Reproduce the text of the material below line for line, without changing a word. Leave the pictures out.

▶ MATERIALS PROVIDED
▶
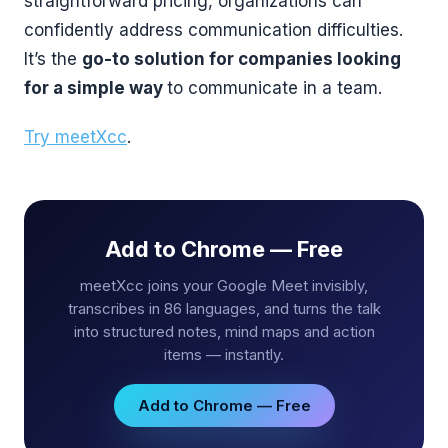
straightforward pricing, organizations can
confidently address communication difficulties.
It’s the
go-to solution for companies looking
for a simple way
to communicate in a team.
Try meetXcc
.
Add to Chrome — Free
meetXcc joins your Google Meet invisibly,
transcribes in 86 languages, and turns the talk
into structured notes, mind maps and action
items — instantly.
Add to Chrome — Free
◀
▶ SOLUTION TO THE PROBLEM
straightforward pricing, organizations can
confidently address communication difficulties.
It’s the
go-to solution for companies looking
for a simple way
to communicate in a team.
Try meetXcc
.
Add to Chrome — Free
meetXcc joins your Google Meet invisibly,
transcribes in 86 languages, and turns the talk
into structured notes, mind maps and action
items — instantly.
Add to Chrome — Free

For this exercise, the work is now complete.